▶ **TASK GOAL**
Leave the images out. Give every line below again, precisely.

▶ **INPUT**
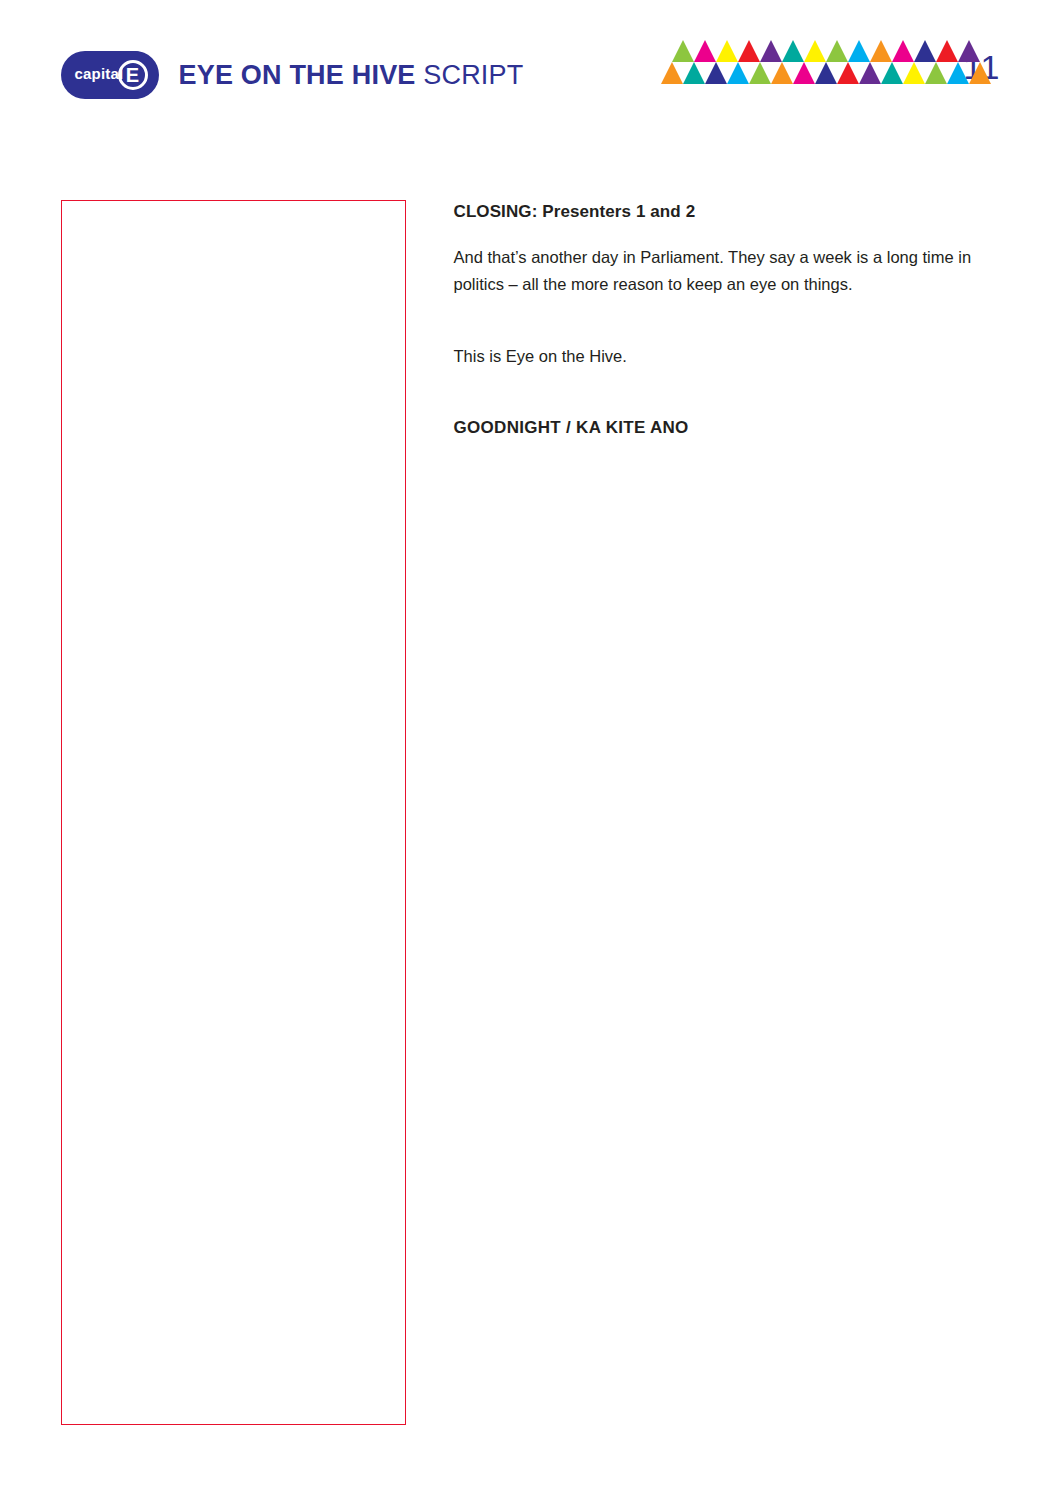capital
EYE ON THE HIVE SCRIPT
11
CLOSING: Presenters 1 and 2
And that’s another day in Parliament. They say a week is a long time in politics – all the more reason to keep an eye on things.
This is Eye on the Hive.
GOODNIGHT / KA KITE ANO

▶ **ANSWER SPACE**
capital
EYE ON THE HIVE SCRIPT
11
CLOSING: Presenters 1 and 2
And that’s another day in Parliament. They say a week is a long time in politics – all the more reason to keep an eye on things.
This is Eye on the Hive.
GOODNIGHT / KA KITE ANO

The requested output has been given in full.